American Independent Inventors in an Era of Corporate R&D

This paper argues that America’s individual inventors have persisted alongside corporate R&D labs as an important source of inventions. During the nineteenth century, heroic individual inventors such as Thomas Edison and Alexander Graham Bell created entirely new industries while achieving widespread fame. However, by 1927, a New York Times editorial suggested that teams of corporate scientists at General Electric, AT&T, and DuPont had replaced the solitary “garret inventor” as the wellspring of invention. But these inventors never disappeared. Indeed, lesser-known inventors such as Chester Carlson (Xerox photocopier) and Samuel Ruben (Duracell batteries) continued to develop important technologies throughout the twentieth century. Nevertheless, independent inventors gradually fell from public view as corporate brands increasingly became associated with high-tech innovation.

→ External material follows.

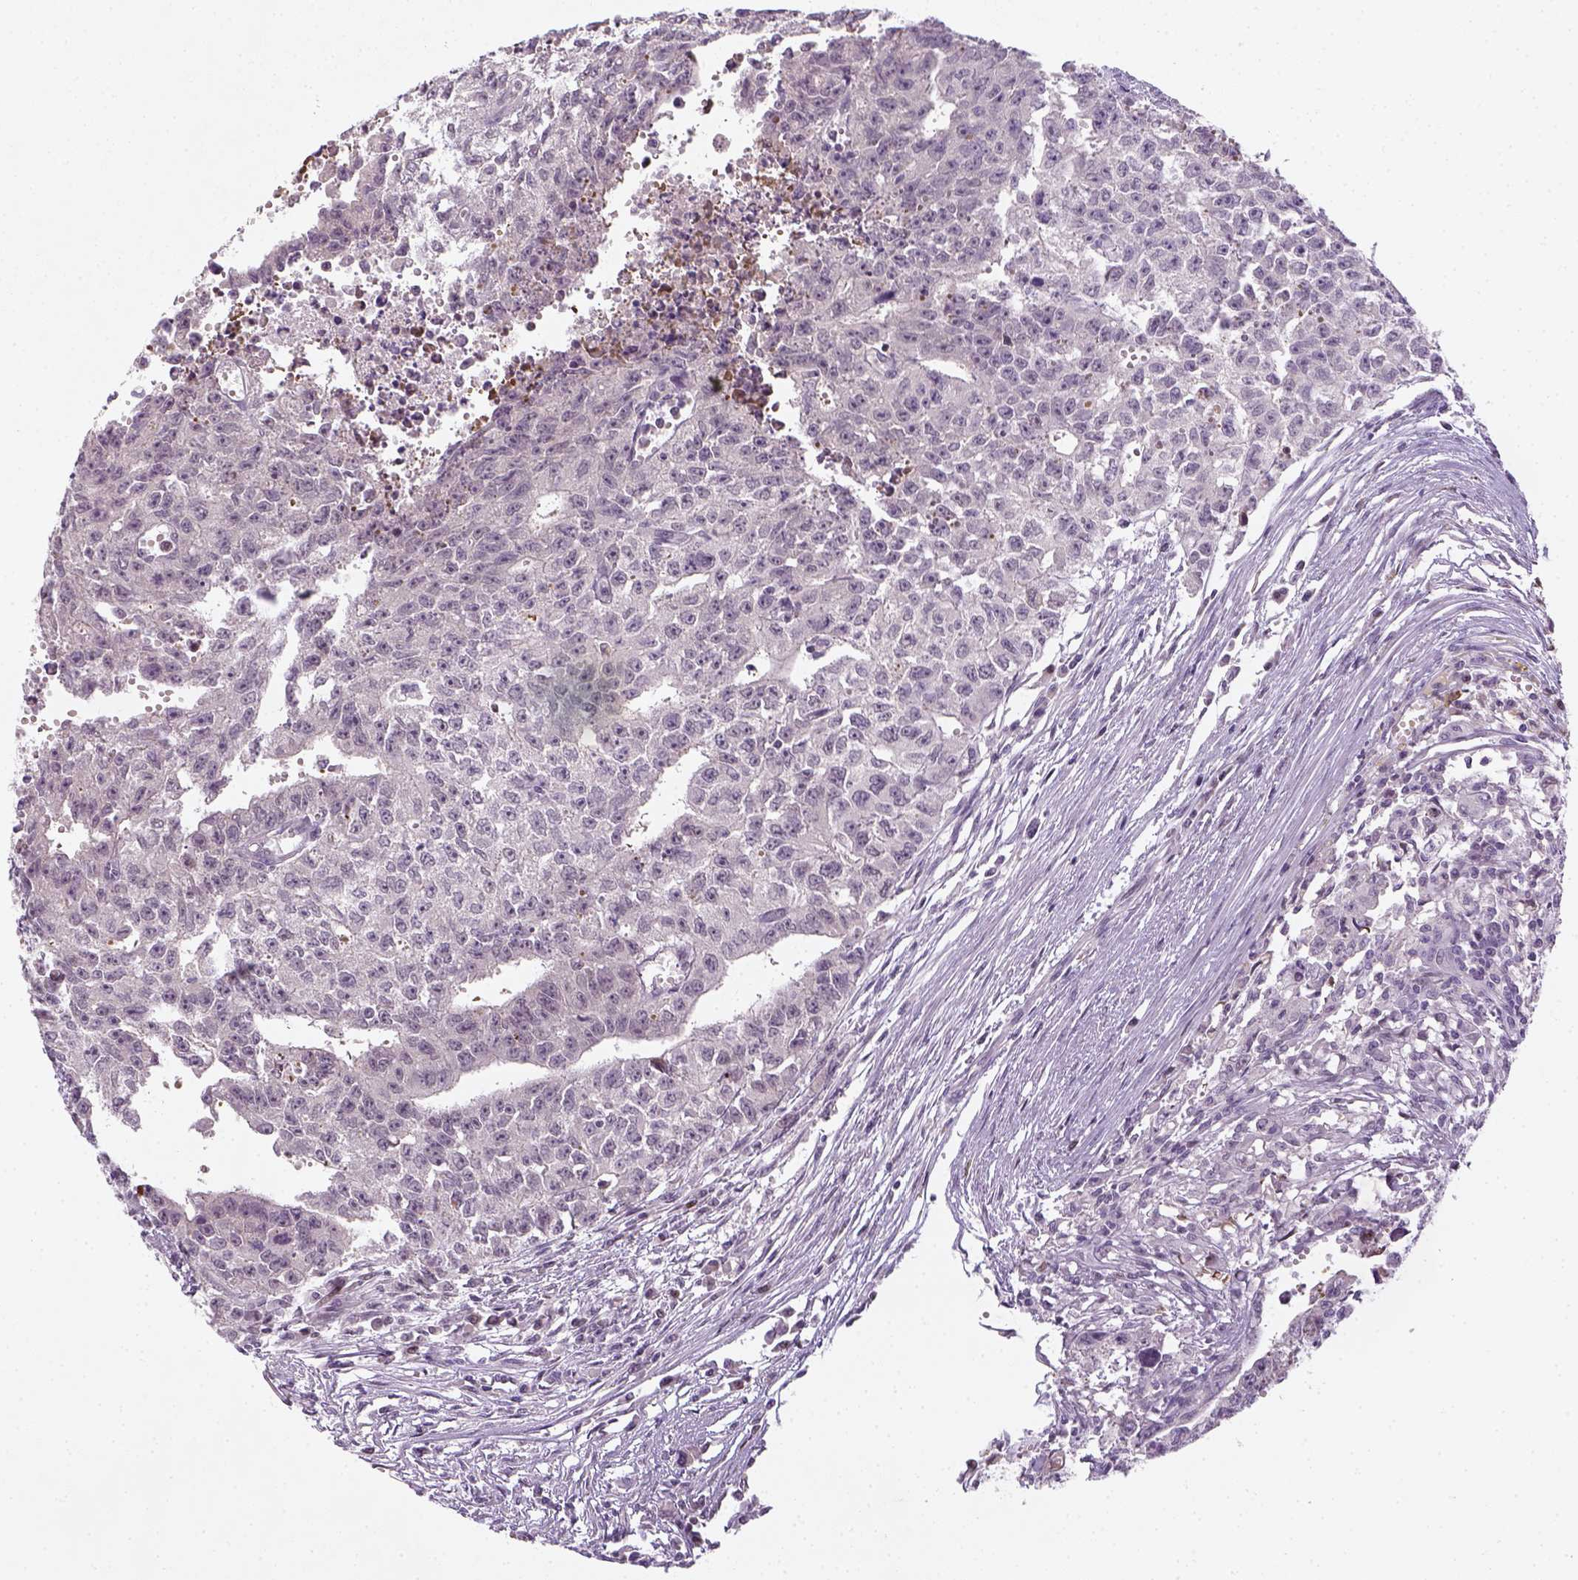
{"staining": {"intensity": "negative", "quantity": "none", "location": "none"}, "tissue": "testis cancer", "cell_type": "Tumor cells", "image_type": "cancer", "snomed": [{"axis": "morphology", "description": "Carcinoma, Embryonal, NOS"}, {"axis": "morphology", "description": "Teratoma, malignant, NOS"}, {"axis": "topography", "description": "Testis"}], "caption": "Immunohistochemistry (IHC) micrograph of human testis cancer stained for a protein (brown), which shows no staining in tumor cells. (Immunohistochemistry, brightfield microscopy, high magnification).", "gene": "MAGEB3", "patient": {"sex": "male", "age": 24}}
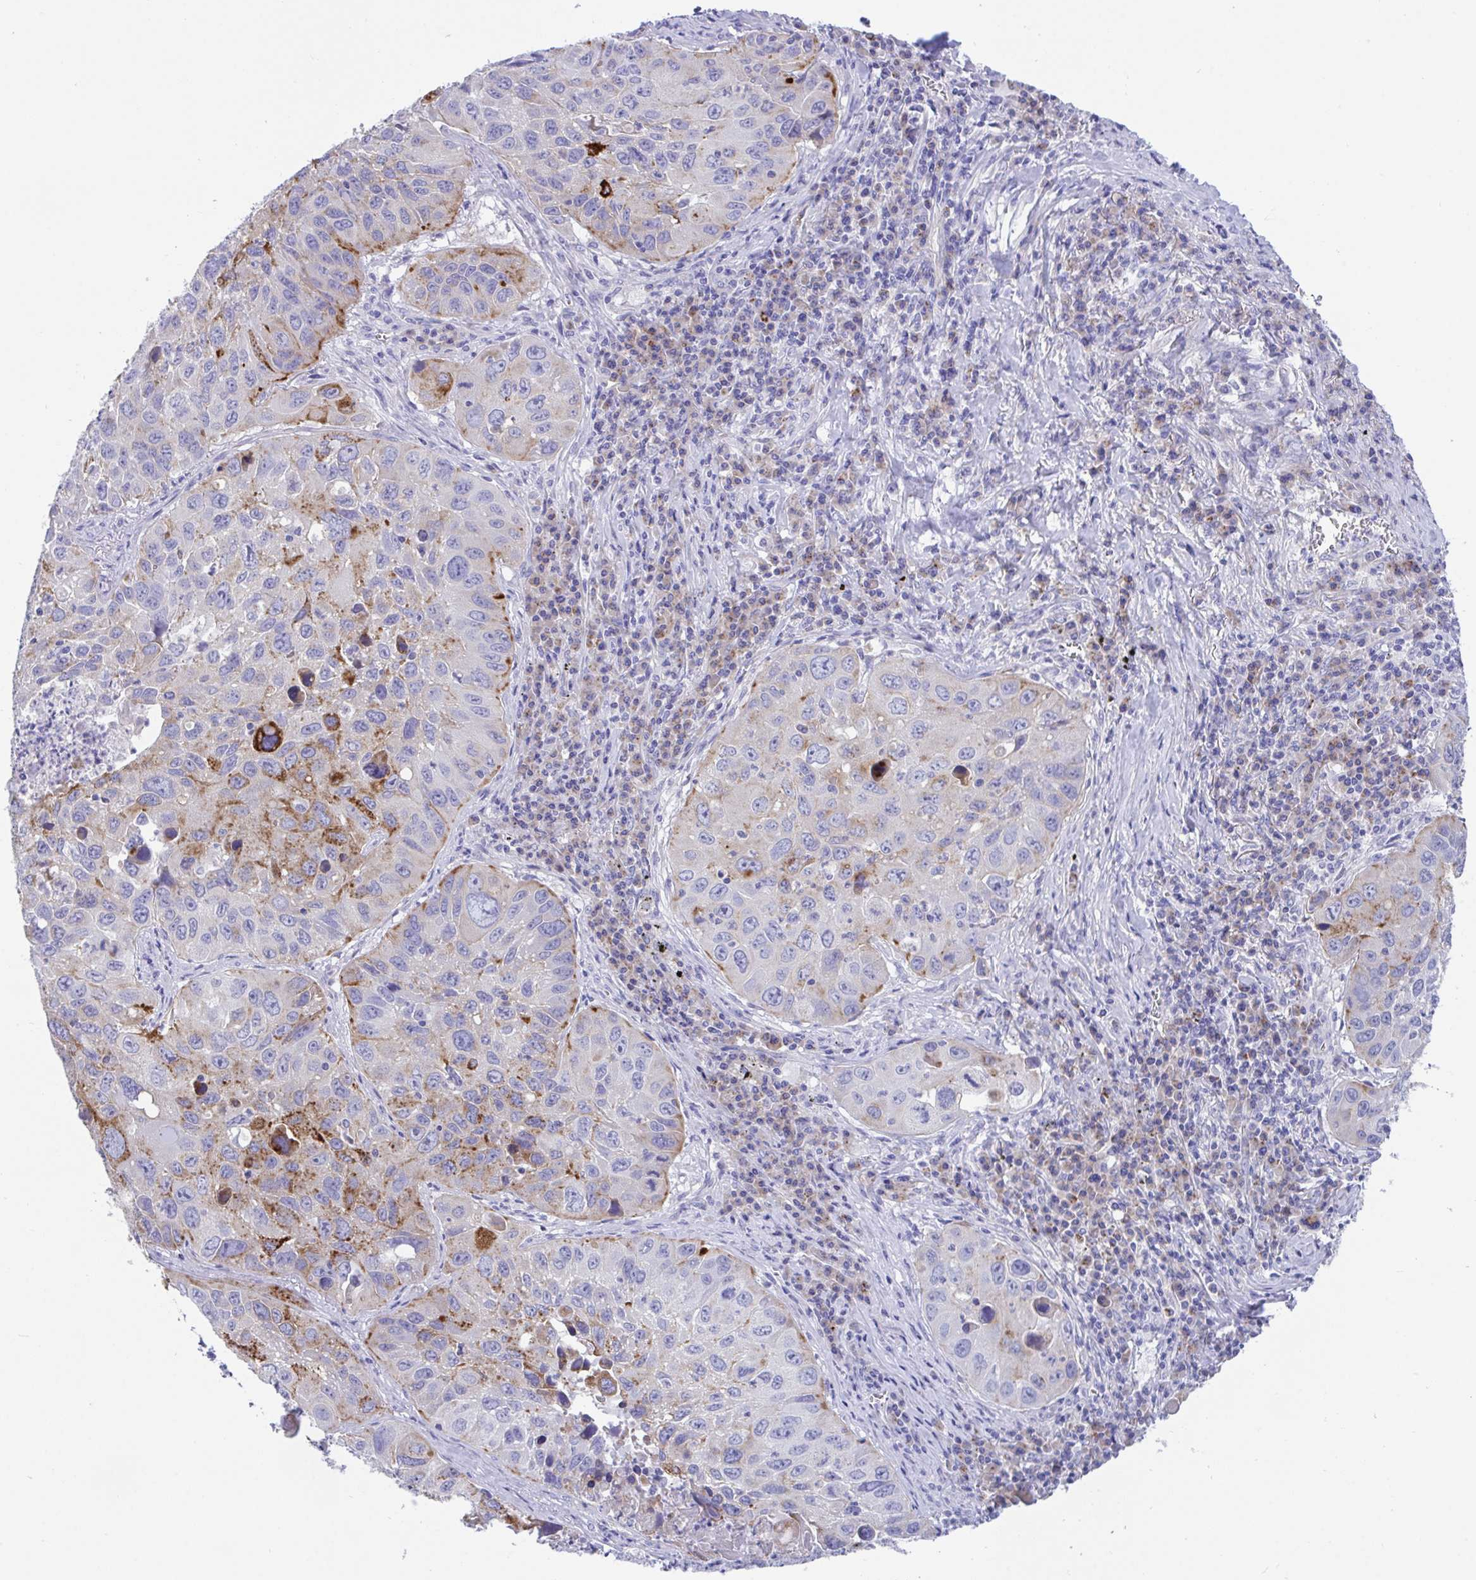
{"staining": {"intensity": "moderate", "quantity": "<25%", "location": "cytoplasmic/membranous"}, "tissue": "lung cancer", "cell_type": "Tumor cells", "image_type": "cancer", "snomed": [{"axis": "morphology", "description": "Squamous cell carcinoma, NOS"}, {"axis": "topography", "description": "Lung"}], "caption": "The histopathology image demonstrates immunohistochemical staining of lung squamous cell carcinoma. There is moderate cytoplasmic/membranous positivity is identified in approximately <25% of tumor cells.", "gene": "TMEM106B", "patient": {"sex": "female", "age": 61}}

Focusing on the years from 1890 to 1950, the paper documents how American independent inventors competed (and sometimes partnered) with their corporate rivals; adopted a variety of flexible commercialization strategies; established a series of short-lived professional groups; lobbied for fairer patent laws; and mobilized for two world wars. After 1950, the experiences of independent inventors generally mirrored the patterns of their predecessors and they remained overshadowed during corporate R&D’s postwar golden age. However, the independents enjoyed a resurgence at the turn of the twenty-first century, as Apple’s Steve Jobs and Shark Tank’s Lori Greiner heralded a new generation of heroic inventor-entrepreneurs. Drawing on the records of inventors and firms, this paper recovers the stories of a group once considered extinct. It challenges long-held assumptions about the corporatization of invention (Hughes, 1989; Hounshell, 1996) and extends a growing literature that acknowledges the persistent contributions of individual inventors (Lamoreaux-Sokoloff, 1999; Nicholas, 2010).